Process to Manage the Research and Publication Misconduct
When the journal faces suspected cases of research and publication misconduct, such as duplicate publication, plagiarism, fraudulent or fabricated data, changes in authorship, undisclosed conflicts of interest, ethical problem with a submitted manuscript, a reviewer who has appropriated an author’s idea or data, complaints against editors, etc., the resolution process will follow the COPE flowchart (https://publicationethics.org/resources/flowcharts). The discussion and decision regarding the suspected cases are done by the Editorial Board.
 
Editorial Responsibilities
The Editorial Board will continuously work for monitoring/safeguarding publication ethics: provision of guidelines for retracting articles; maintenance of the integrity of the academic record; preclusion of business needs from compromising intellectual and ethical standards; publication of corrections, clarifications, retractions, and apologies when needed; warranty of no plagiarism and no fraudulent data.

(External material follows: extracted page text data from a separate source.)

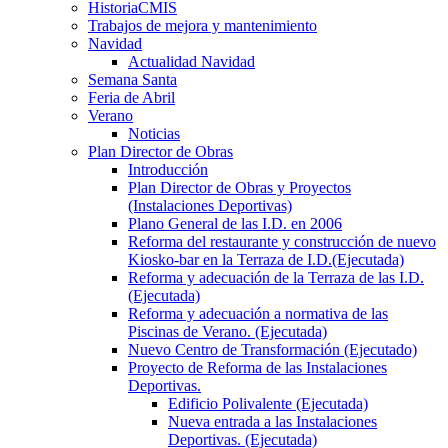
HistoriaCMIS
Trabajos de mejora y mantenimiento
Navidad
Actualidad Navidad
Semana Santa
Feria de Abril
Verano
Noticias
Plan Director de Obras
Introducción
Plan Director de Obras y Proyectos
(Instalaciones Deportivas)
Plano General de las I.D. en 2006
Reforma del restaurante y construcción de nuevo
Kiosko-bar en la Terraza de I.D.(Ejecutada)
Reforma y adecuación de la Terraza de las I.D.
(Ejecutada)
Reforma y adecuación a normativa de las
Piscinas de Verano. (Ejecutada)
Nuevo Centro de Transformación (Ejecutado)
Proyecto de Reforma de las Instalaciones
Deportivas.
Edificio Polivalente (Ejecutada)
Nueva entrada a las Instalaciones
Deportivas. (Ejecutada)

The Editorial Board checks manuscripts to confirm the originality of text through Similarity Check. If the similarity index value is unexpectedly high, it will be screened more precisely for plagiarism or duplicate publication. Editors have the following responsibilities: responsibility and authority to reject/accept an article; confirmation of no conflict of interest with respect to articles they reject/accept; acceptance of a paper when reasonably certain; promotion of publication of correction or retraction when errors are found; preservation of anonymity of reviewers.